Police raided car washes and houses in Milton Keynes, north of London in coordinated raids targeting organized crime groups trafficking people and drugs. The victims are being “safeguarded.”
The Serious and Organised Crime Unit of Thames Valley Police carried out the raids as part of its operation against a group which has been operating in Milton Keynes, a town north of London. The gang has been bringing in large quantities of class A drugs such as heroin and cocaine from London to trade on the town’s streets.
“This is the largest operation of its type carried out within the Thames Valley,” Detective Chief Inspector Darran Hill of Thames Valley Police’s Serious and Organised Crime Unit, said. “We have worked with a number of partners who have been key in the success of this operation in order to safeguard vulnerable individuals.”
Hill said the “operation has been hugely successful and in total we have safeguarded 36 people who we believe are the victims of modern slavery and human trafficking, made a number of arrests and also seized cash and drugs.”
Car washes used as fronts
The gang is believed to have used car washes as a front for its activities with individuals who police believe may have been trafficked into Milton Keynes as modern slaves. Four car washes were raided in Milton Keynes and one in the nearby town of Bedford.
Thames Valley Police Detective Chief Inspector Nicole Murphy said: “Officers have executed a number of warrants in Milton Keynes in both car washes and residential properties. Using what appeared to be legitimate businesses, in this case car washes, we believe this to be the front for people smuggling and drug dealing.”
The victims were “safeguarded” and are being cared for by police partner agencies and charities.
Police also raided 20 residential addresses.
Cocaine, cannabis, thousands of pounds in cash and a Mercedes ML 250 car were also seized.
Thirteen people were arrested on suspicion of offenses including modern slavery, people trafficking, conspiracy to supply class A drugs and immigration charges.
Murphy said authorities were “working to dismantle a potential people smuggling network.”
Cooperation and appeal
UK authorities worked with Belgian federal police to safeguard a further six victims, including a 16-year-old and 17-year-old boy. Police also arrested a further two individuals for human trafficking offenses.

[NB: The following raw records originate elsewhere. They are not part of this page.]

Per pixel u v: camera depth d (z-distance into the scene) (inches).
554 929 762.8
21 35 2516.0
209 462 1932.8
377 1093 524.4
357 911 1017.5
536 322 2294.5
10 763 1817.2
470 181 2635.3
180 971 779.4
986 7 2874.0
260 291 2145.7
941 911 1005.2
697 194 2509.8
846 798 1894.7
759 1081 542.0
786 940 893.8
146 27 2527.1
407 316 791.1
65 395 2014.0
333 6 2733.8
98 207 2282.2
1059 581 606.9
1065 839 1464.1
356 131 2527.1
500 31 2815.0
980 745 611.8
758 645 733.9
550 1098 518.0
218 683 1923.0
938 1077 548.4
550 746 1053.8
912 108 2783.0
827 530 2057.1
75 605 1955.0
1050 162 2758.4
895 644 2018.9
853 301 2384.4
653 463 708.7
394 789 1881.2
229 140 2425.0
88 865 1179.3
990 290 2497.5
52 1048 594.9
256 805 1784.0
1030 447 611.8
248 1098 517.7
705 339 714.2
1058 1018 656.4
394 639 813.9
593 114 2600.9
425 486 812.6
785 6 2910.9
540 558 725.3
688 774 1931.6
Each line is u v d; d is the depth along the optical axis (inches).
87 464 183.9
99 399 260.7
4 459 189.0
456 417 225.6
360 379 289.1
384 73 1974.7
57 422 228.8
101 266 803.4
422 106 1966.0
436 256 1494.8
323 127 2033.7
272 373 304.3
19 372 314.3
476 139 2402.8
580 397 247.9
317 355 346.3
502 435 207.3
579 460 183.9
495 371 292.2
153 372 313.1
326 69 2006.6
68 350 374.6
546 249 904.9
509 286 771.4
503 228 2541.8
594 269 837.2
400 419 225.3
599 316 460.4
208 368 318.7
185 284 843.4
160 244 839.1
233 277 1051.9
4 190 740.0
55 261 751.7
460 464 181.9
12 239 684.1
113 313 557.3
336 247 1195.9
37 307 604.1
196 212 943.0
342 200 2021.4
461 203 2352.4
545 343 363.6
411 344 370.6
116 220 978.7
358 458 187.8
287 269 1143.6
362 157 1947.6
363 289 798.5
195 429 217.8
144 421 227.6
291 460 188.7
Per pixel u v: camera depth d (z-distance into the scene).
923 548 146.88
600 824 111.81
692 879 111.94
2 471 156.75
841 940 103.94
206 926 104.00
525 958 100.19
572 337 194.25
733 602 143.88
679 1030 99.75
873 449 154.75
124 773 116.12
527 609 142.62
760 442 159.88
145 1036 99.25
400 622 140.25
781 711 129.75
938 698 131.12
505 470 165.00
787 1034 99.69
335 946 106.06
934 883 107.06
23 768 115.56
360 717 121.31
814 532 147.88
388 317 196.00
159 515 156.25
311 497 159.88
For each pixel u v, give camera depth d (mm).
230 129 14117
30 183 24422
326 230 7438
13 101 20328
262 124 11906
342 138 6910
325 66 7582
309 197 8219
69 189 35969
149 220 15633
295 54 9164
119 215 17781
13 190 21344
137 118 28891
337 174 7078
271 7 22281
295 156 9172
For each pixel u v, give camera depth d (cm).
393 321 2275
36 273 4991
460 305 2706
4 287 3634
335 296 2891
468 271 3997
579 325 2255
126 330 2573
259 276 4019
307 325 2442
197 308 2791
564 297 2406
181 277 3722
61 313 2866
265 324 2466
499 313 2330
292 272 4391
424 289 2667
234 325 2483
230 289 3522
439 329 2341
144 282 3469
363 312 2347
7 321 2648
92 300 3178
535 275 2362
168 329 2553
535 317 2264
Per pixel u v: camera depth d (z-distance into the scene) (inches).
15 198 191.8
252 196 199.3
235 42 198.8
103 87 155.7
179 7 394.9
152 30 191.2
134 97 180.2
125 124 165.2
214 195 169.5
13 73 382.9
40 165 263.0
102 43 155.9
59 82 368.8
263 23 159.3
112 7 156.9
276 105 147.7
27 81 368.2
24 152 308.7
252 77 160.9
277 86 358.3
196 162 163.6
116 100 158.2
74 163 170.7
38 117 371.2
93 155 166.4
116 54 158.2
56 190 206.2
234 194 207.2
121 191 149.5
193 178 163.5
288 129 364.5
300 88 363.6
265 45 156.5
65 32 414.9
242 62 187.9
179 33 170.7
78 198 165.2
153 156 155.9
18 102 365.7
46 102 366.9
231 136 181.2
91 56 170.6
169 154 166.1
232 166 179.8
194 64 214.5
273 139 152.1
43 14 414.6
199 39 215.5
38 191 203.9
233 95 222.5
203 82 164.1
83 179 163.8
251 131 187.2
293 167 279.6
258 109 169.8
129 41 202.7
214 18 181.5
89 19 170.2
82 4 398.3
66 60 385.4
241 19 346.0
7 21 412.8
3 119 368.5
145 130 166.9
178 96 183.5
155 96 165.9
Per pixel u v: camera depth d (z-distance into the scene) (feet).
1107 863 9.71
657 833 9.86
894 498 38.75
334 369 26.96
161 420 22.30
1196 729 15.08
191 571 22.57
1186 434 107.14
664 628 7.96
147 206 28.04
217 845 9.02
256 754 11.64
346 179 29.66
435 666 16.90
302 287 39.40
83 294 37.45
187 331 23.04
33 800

Britain’s crime agency last month launched an appeal to tackle modern-day slavery, urging people to report suspicious activity: “In order to tackle serious and organized crime we need the public’s help and support,” Murphy said. “We would ask anyone who thinks someone is being exploited to please report it.”
“Some of the common signs of modern slavery and exploitation can be found on our Hidden Harm page.”
The last major study by the UK government into the scale of modern slavery was produced by the Home Office in 2014: “The estimate suggested that there were between 10,000 and 13,000 potential victims of modern slavery in the UK in 2013.” Worldwide, the figures are in the millions.